■ Passage
COVID-19 travel bans; US troops wounded in Iraq; Syrian war enters year 10; Surge in raids on gold companies; And a bit more.
Coronavirus travel ban: On Friday night, Defense leaders told troops to stay put: “authorized local leave only,” with no temporary duty or permanent changes of station. They also stopped all government-funded travel for DoD civilians and dependents. The order added to the international travel restrictions issued Wednesday. Read the Defense One story and the deputy defense secretary’s memo.
All other federal agencies were asked to stop travel that is not mission-critical in a Saturday memo from the acting head of the White House’s Office of Management and the Budget. Read GovExec’s story, here.
The Pentagon shut its doors today to all unofficial visitors, and restricted entry to international delegations and large groups. Defense One story, here. Speaking of large groups:
CDC: cancel any event with more than 50 people for the next eight weeks. That new advice appeared Sunday on the Centers for Disease Control and Prevention’s website.
The National Guard is being put to virus-related use in various states. In Maryland, for example, they are providing “additional support to Governor [Larry] Hogan's command center and #COVIDー19 response,” says a spokesman for the governor.

■ Problem to solve
According to the briefing, what did the CDC's website advise on Sunday?

■ Supplied records
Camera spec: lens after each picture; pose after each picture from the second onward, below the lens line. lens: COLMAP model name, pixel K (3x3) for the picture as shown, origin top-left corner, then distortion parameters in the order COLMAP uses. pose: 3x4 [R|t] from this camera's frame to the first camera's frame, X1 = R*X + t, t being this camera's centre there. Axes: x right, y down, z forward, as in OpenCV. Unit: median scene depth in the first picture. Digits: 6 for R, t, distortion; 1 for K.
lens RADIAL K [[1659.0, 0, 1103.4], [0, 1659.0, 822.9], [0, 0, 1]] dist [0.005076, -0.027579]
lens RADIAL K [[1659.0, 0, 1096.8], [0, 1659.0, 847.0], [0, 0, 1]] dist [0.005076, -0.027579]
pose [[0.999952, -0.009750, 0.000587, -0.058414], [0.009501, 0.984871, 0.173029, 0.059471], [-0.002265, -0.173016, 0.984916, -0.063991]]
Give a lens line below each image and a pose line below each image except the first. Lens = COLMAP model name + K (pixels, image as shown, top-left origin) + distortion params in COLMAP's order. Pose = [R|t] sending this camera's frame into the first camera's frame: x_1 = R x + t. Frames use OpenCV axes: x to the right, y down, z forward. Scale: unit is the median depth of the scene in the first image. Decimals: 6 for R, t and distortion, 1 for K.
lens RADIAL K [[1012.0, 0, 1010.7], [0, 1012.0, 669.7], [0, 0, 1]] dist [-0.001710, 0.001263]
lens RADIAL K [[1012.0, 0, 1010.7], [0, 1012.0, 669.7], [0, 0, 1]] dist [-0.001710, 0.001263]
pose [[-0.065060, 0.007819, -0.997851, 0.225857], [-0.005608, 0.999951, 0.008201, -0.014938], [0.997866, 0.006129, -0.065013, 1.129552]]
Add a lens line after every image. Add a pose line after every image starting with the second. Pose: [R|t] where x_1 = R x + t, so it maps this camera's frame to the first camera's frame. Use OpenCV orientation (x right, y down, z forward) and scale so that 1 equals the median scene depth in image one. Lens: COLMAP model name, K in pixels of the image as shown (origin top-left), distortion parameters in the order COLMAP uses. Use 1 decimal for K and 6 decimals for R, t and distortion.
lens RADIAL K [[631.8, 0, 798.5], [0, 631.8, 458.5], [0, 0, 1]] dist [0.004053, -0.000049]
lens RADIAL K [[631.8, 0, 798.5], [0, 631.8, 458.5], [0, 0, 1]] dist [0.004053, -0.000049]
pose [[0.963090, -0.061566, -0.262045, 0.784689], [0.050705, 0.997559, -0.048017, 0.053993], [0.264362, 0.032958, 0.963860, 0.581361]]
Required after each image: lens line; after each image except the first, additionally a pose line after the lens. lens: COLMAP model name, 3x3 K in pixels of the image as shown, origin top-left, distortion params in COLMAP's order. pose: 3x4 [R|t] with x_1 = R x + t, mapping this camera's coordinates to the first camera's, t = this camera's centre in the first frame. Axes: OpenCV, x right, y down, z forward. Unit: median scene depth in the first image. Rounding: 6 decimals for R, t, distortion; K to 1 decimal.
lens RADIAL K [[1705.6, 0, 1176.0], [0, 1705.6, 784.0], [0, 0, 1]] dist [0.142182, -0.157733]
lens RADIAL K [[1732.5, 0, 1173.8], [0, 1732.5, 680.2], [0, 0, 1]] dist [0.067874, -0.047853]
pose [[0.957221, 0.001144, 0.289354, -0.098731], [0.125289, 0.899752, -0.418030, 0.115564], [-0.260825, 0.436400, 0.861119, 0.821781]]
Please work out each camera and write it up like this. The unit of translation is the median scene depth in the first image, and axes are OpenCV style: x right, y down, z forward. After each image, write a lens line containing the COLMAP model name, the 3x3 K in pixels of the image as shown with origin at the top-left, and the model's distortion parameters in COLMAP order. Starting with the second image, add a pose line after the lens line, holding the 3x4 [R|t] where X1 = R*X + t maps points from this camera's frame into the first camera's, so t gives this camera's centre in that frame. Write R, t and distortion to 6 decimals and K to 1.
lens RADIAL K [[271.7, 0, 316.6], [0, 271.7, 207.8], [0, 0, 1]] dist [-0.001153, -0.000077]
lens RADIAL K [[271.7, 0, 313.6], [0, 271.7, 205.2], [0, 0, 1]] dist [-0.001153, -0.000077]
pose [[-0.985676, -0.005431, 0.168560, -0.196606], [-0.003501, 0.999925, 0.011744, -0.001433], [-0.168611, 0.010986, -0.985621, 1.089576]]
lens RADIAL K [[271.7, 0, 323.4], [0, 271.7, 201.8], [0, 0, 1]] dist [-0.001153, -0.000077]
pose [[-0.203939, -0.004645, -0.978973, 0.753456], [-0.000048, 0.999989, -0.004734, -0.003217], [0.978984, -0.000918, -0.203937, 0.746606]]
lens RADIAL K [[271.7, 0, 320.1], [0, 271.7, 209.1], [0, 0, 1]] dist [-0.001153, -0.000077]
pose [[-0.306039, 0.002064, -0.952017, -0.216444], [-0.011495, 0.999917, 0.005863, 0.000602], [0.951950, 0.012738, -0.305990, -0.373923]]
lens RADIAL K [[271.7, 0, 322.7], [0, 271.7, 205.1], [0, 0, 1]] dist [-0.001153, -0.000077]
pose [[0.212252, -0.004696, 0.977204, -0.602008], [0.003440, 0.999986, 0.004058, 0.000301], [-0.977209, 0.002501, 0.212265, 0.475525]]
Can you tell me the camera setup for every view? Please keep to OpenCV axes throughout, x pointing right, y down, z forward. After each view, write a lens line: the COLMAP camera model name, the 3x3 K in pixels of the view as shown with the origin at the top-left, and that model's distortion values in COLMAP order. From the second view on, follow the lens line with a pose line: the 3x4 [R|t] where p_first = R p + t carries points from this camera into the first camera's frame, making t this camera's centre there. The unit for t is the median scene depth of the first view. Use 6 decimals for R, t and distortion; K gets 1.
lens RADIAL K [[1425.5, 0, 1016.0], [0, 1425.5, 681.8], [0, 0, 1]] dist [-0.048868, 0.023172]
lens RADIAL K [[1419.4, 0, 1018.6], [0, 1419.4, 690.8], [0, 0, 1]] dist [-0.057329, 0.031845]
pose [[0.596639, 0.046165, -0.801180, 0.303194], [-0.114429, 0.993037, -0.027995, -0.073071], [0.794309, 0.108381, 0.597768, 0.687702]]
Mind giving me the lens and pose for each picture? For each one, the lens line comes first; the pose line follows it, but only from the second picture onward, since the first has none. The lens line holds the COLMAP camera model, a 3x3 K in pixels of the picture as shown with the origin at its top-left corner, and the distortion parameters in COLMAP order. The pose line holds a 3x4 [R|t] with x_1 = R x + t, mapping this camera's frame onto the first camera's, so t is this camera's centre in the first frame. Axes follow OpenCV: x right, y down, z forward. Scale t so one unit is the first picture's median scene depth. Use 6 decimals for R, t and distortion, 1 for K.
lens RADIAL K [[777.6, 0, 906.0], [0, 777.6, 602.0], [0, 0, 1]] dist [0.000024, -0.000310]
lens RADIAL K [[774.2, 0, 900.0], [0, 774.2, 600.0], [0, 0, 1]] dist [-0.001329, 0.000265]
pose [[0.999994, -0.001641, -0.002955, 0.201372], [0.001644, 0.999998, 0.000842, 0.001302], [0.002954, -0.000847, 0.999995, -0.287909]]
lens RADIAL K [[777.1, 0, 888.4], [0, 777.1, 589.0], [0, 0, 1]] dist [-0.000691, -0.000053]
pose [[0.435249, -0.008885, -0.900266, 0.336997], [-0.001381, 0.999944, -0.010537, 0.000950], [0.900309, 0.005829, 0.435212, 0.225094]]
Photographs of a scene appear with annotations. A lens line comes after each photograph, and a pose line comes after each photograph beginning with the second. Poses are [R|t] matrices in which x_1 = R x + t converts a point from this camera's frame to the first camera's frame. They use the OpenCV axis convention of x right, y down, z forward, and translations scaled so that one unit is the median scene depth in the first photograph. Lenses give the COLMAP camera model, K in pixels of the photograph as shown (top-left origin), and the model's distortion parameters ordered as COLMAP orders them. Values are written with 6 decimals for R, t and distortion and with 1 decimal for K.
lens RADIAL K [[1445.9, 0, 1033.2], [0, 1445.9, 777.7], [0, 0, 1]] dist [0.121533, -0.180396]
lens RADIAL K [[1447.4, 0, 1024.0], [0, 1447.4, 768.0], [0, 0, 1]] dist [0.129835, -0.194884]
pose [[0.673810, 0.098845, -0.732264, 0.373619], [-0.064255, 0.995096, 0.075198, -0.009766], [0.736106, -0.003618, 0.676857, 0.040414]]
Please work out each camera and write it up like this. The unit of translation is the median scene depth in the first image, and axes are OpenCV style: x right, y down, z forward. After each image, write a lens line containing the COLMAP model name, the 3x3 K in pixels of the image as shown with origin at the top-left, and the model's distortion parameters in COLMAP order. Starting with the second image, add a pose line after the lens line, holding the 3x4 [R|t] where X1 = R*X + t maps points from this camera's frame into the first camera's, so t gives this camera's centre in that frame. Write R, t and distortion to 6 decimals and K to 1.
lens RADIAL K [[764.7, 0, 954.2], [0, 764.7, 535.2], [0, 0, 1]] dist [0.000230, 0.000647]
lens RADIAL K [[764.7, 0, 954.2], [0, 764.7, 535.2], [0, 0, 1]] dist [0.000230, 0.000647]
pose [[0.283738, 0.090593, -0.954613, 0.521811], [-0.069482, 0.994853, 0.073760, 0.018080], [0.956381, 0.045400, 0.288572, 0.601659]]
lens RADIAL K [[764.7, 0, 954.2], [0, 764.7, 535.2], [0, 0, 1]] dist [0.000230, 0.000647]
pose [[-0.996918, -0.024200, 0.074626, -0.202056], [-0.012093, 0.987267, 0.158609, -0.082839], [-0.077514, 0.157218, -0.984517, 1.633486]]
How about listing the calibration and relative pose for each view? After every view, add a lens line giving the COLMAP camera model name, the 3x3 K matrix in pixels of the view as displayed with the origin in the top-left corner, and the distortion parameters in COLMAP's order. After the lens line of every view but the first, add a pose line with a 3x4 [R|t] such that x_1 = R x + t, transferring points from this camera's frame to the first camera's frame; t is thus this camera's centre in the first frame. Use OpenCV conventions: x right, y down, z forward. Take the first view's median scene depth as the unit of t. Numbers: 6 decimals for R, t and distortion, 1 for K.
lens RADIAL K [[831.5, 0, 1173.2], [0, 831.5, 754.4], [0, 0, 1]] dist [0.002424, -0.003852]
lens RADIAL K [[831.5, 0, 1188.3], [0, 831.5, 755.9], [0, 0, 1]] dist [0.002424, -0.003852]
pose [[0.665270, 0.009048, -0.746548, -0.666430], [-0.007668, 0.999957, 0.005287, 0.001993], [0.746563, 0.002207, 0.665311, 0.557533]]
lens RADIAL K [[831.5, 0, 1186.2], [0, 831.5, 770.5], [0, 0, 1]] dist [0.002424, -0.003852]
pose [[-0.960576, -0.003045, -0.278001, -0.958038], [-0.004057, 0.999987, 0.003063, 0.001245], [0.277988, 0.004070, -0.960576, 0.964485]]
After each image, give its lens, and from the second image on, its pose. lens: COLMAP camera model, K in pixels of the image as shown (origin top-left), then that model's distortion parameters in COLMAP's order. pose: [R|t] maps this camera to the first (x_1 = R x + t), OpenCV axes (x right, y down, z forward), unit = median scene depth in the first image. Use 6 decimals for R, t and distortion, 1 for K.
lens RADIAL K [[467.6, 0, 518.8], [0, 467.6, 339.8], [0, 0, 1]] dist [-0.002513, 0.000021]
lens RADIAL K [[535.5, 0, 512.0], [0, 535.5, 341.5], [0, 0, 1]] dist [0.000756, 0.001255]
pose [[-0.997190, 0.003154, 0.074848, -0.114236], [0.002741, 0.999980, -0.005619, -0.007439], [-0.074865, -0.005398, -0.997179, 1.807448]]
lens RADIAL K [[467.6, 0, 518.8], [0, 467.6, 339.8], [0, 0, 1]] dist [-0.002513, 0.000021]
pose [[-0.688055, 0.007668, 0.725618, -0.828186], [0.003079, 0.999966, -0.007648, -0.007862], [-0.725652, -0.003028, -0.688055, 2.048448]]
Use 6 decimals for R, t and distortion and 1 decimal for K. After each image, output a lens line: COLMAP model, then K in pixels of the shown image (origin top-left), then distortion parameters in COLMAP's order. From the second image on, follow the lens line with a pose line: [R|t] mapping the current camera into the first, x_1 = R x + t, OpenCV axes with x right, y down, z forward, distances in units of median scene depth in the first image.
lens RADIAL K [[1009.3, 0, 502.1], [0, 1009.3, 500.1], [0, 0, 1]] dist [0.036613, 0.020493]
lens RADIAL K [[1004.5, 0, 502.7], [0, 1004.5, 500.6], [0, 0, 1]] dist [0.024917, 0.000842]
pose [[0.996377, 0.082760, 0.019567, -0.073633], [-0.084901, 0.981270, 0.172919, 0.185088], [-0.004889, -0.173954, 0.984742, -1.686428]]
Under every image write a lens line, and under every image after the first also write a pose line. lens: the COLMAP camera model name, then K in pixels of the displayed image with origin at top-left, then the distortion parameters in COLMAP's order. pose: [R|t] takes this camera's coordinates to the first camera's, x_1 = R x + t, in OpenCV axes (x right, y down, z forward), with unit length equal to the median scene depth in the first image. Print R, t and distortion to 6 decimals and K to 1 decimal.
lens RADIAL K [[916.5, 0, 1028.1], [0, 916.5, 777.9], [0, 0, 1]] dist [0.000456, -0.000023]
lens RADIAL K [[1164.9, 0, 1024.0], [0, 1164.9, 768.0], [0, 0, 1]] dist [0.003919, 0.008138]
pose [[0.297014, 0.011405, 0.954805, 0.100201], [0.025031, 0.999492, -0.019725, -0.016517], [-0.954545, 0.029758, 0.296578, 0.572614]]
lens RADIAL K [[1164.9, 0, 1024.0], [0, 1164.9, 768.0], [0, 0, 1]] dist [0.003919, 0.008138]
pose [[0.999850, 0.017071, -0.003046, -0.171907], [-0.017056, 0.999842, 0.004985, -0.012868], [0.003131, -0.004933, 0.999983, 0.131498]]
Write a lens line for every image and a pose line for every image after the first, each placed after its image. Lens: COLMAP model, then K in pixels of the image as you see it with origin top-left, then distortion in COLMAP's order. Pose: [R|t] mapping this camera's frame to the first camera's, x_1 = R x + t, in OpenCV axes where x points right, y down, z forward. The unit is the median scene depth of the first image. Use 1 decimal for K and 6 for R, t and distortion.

■ Output for this exercise
It advised canceling any event with more than 50 people for the next eight weeks.